Study text -
When authorities tried to stop it, Mann got together a petition with 10,000
signatures and his friend, Shimon Moore, stuck the story on YouTube as a
four-minute film, set to a song by Moore’s band, the Sick Puppies.
Within days it became the twelfth most viewed video on the site, and the
authorities backed off. The band got a record deal. Juan Mann got
something even better — an interview on Oprah Winfrey’s show.
And so the Free Hugs Campaign was born. Almost nine million people have now
seen Mann’s video, and many have made their own. One man (Juan Mann, that
is — get it?) became many, and hugging events sprang up all over the
world, in Japan, Korea, Taiwan and America, Italy, Spain and Belgium. In
Sydney, a Free Hugs Day was declared on Labour Day. In China, free huggers
were banned. Hugging mania has crept into Britain from time to time, but
never en masse. A recent study by the Social Issues Research Centre
revealed that fewer than 5 per cent of Britons think that they are good at
showing positive emotion. Would such a crude display of sentiment be
welcome in the land of the stiff upper lip, I wondered. The raucous
laughter that fell upon my proposition in the office that we help
Londoners to “spread the love” suggested not.

Task to complete -
Carry on the Free Hugs Campaign passage, starting right after its last sentence.

Given records -
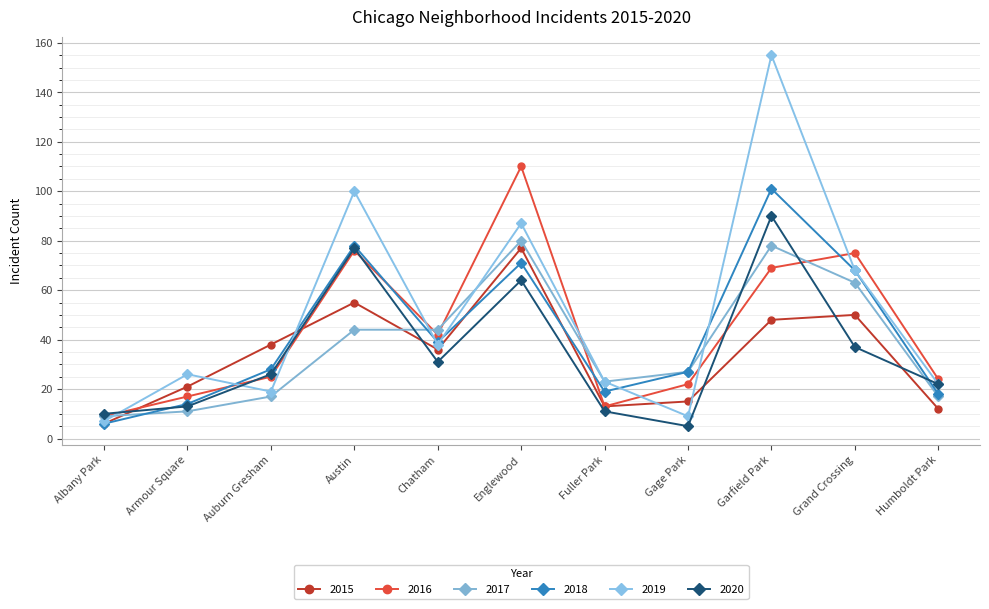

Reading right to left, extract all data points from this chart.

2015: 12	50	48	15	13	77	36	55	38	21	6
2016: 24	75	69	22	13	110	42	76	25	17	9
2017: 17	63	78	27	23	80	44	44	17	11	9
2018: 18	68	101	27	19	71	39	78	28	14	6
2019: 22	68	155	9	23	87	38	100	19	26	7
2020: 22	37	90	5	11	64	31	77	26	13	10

==

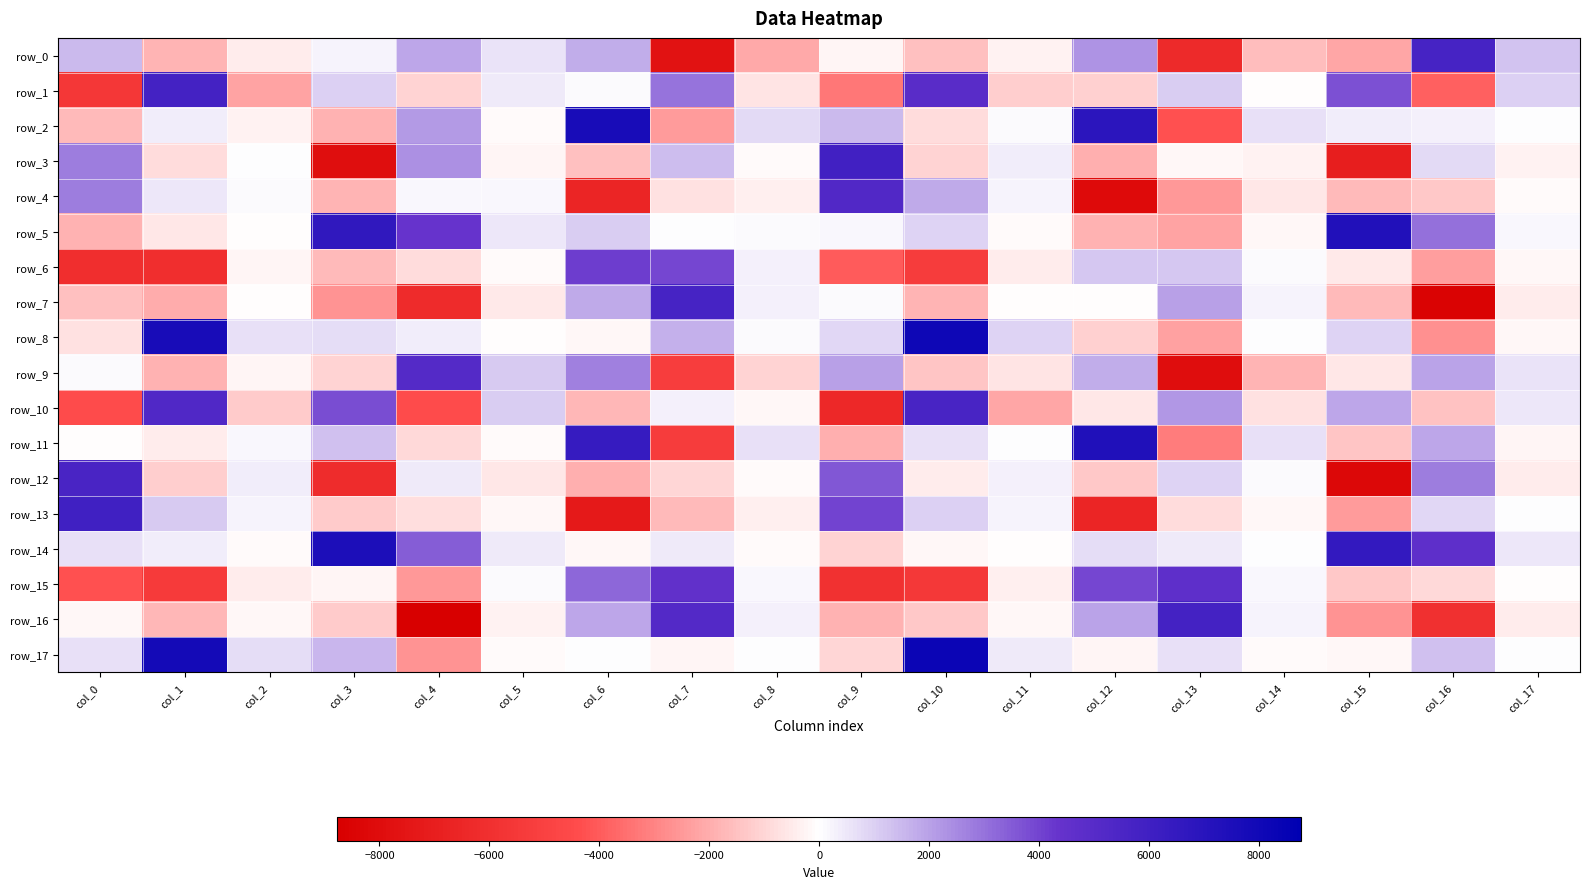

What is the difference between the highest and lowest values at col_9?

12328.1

Task result -
Still, here we are, Will and I, standing on a London corner with two “free
hugs” signs of our own, a couple of photographers and more than one
suspicious stare.
We have decided to proffer our hugs where we think they might be most needed —
the Square Mile. Here, we are sure, stressed lawyers and investment
bankers will emerge exhausted from their busy offices to find much-needed
comfort in our embrace. It will all be very Amélie-esque.
Hardly. “Come on, darlin’,” grunts Gareth, a gruff 40-year-old shopkeeper from
Lewisham, enveloping me in a bear hug and shaking me vigorously from side
to side. His mate cocks his head to one side. “Anything more than a hug?
I’d stick around if there were more.” Smiling sweetly, I extricate myself.
“Afraid not,” I say. A young man walks past. “Free sex?” He looks over
hopefully. I shake my head. He carries on walking.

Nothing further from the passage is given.